Russian forces admitted yesterday that they had suffered some serious losses in Chechnya as Muslim rebels, who have been on the retreat for weeks, started to resist attempts to bring the region to heel.

Meanwhile the Russian air force continued to pound the capital, Grozny, dropping bombs on the city centre, residential districts and a car market. The bombs were accompanied by leaflets, offering a "humanitarian corridor" for refugees, but many of the people sheltering in basements are too elderly or infirm to flee.

Hundreds of Chechens have been killed since the intensification of attacks on Grozny last week but not everything is going Moscow's way. New casualty figures came out yesterday to add to the Russian army's death toll of 465 since August. The Chechen warlord, Salman Raduyev, boasted at the weekend that his men had retaken Novogroznensky, 25 miles east of Grozny. The Russian military said they had pushed the rebels back towards the mountains - but an official spokesman was forced to admit that they had lost 12 soldiers. It was also confirmed that Russian soldiers had died at Vedeno, a rebel stronghold in the south.
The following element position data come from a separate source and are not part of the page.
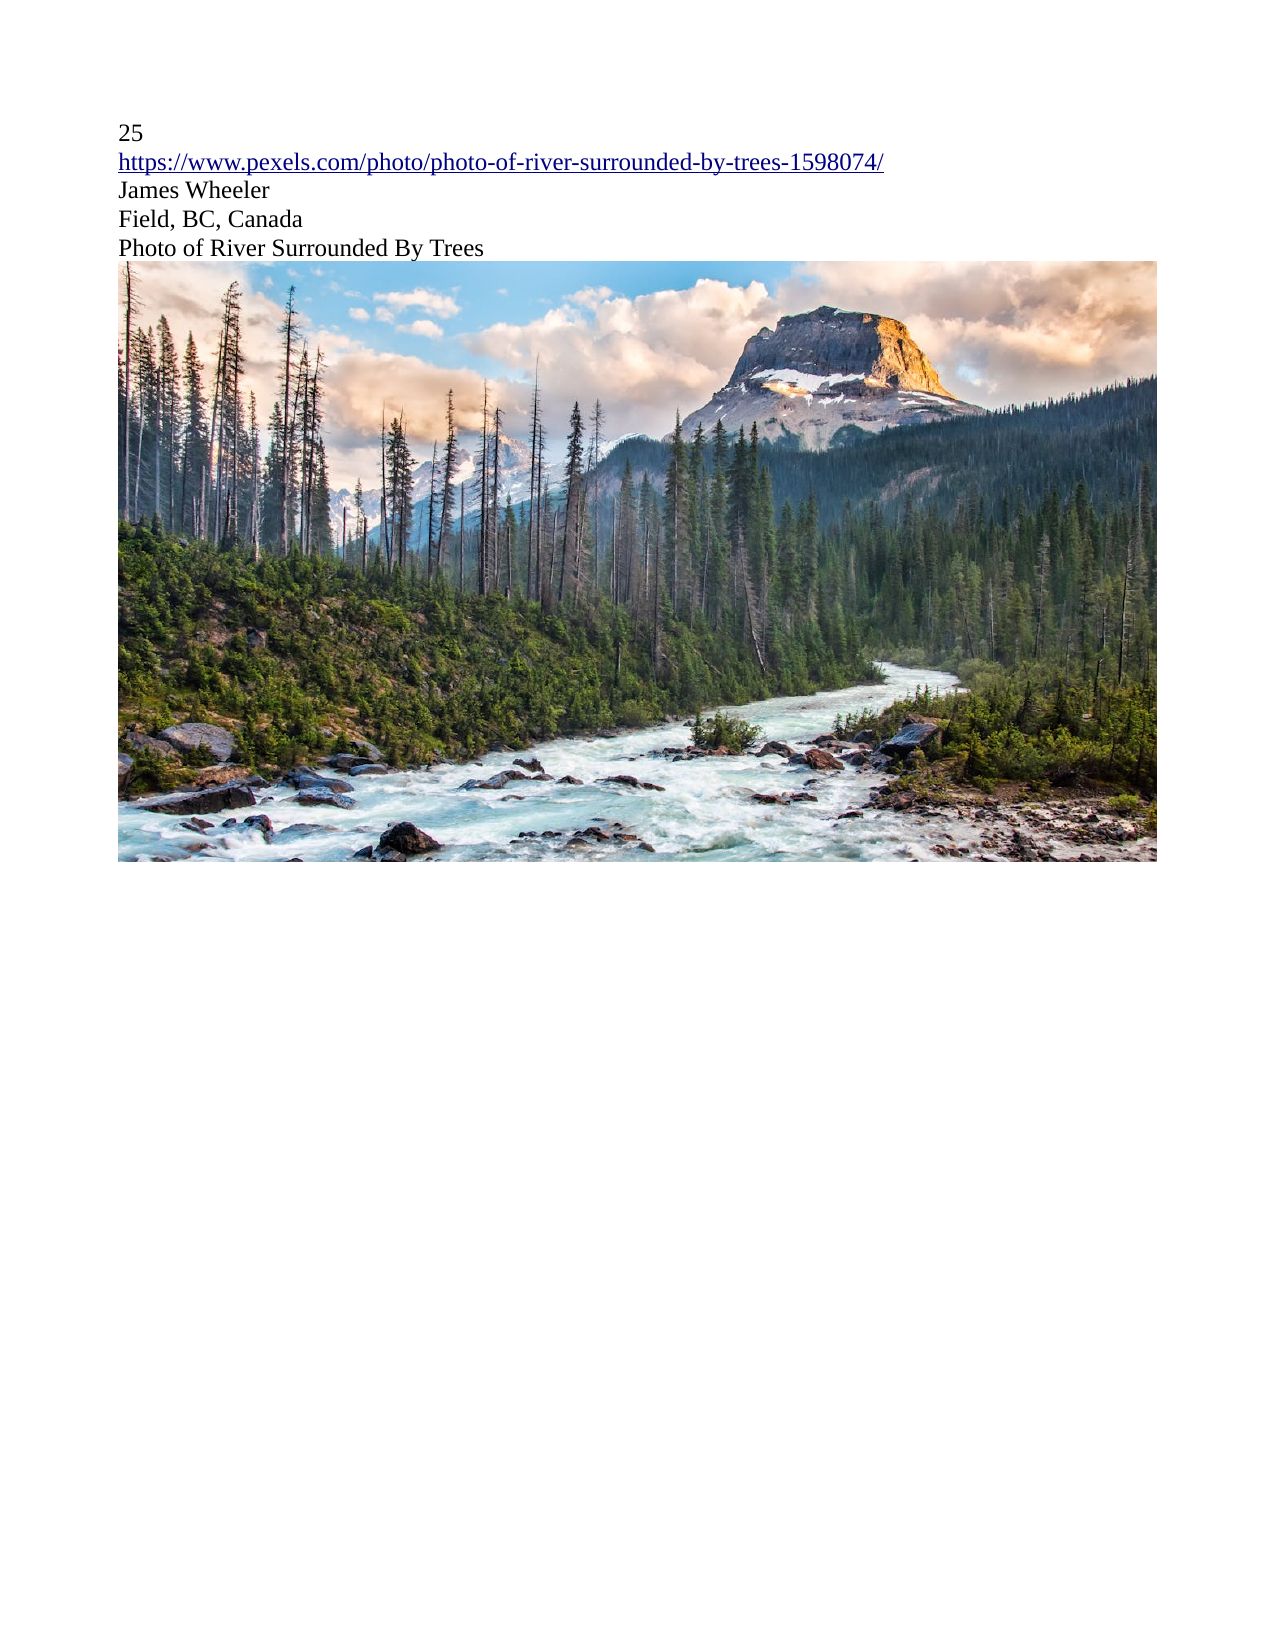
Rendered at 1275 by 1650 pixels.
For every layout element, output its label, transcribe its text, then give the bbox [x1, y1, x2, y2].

picture [118, 261, 1157, 862]
text James Wheeler [118, 176, 1157, 204]
text Photo of River Surrounded By Trees [118, 233, 1157, 261]
text 25 [118, 118, 1157, 147]
text https://www.pexels.com/photo/photo-of-river-surrounded-by-trees-1598074/ [118, 147, 1157, 176]
text Field, BC, Canada [118, 204, 1157, 233]
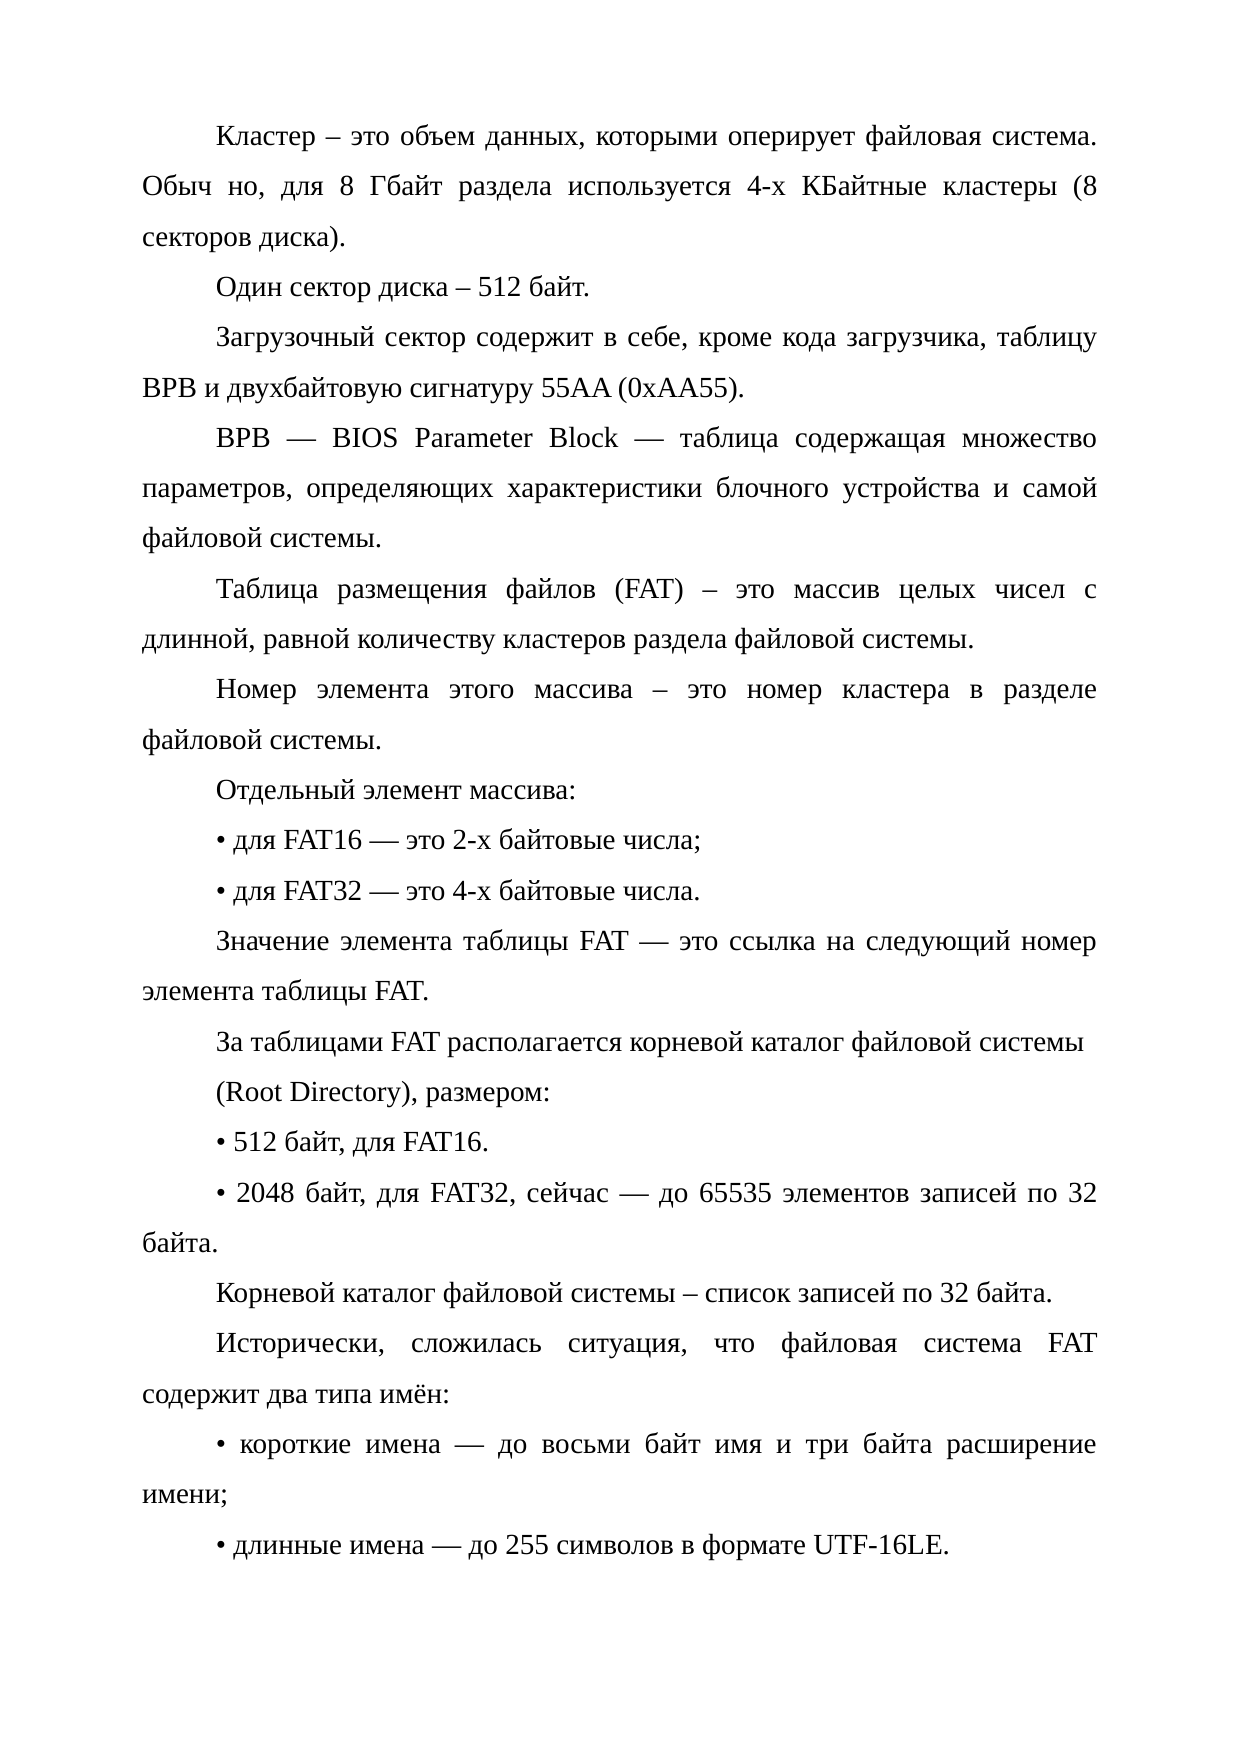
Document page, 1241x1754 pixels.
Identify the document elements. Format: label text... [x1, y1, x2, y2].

text • длинные имена — до 255 символов в формате UTF-16LE. [142, 1527, 1098, 1560]
text • 2048 байт, для FAT32, сейчас — до 65535 элементов записей по 32 байта. [142, 1175, 1098, 1258]
text Один сектор диска – 512 байт. [142, 269, 1098, 303]
text Корневой каталог файловой системы – список записей по 32 байта. [142, 1275, 1098, 1309]
text За таблицами FAT располагается корневой каталог файловой системы [142, 1024, 1098, 1057]
text • для FAT32 — это 4-х байтовые числа. [142, 873, 1098, 906]
text Значение элемента таблицы FAT — это ссылка на следующий номер элемента таблицы FAT. [142, 923, 1098, 1007]
text Кластер – это объем данных, которыми оперирует файловая система. Обыч но, для 8 Гбайт раздела используется 4-х КБайтные кластеры (8 секторов диска). [142, 118, 1098, 252]
text Таблица размещения файлов (FAT) – это массив целых чисел с длинной, равной количеству кластеров раздела файловой системы. [142, 571, 1098, 655]
text • короткие имена — до восьми байт имя и три байта расширение имени; [142, 1426, 1098, 1510]
text Отдельный элемент массива: [142, 772, 1098, 806]
text (Root Directory), размером: [142, 1074, 1098, 1108]
text Загрузочный сектор содержит в себе, кроме кода загрузчика, таблицу BPB и двухбайтовую сигнатуру 55AA (0xAA55). [142, 319, 1098, 403]
text Номер элемента этого массива – это номер кластера в разделе файловой системы. [142, 672, 1098, 755]
text Исторически, сложилась ситуация, что файловая система FAT содержит два типа имён: [142, 1326, 1098, 1409]
text BPB — BIOS Parameter Block — таблица содержащая множество параметров, определяющих характеристики блочного устройства и самой файловой системы. [142, 420, 1098, 554]
text • для FAT16 — это 2-х байтовые числа; [142, 822, 1098, 856]
text • 512 байт, для FAT16. [142, 1124, 1098, 1158]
As the rebels became more active, Chechnya's moderate President, Aslan Maskhadov, said that eventually Moscow would have to start talks with Grozny. "We have waited for Moscow to realise that a political settlement is needed," he said on Sunday. But yesterday, after Chechen parliamentarians appealed for a meeting to seek an end to the war, the Speaker of the State Duma, Gennady Seleznyov, said he was waiting to hear them express respect for the Russian constitution.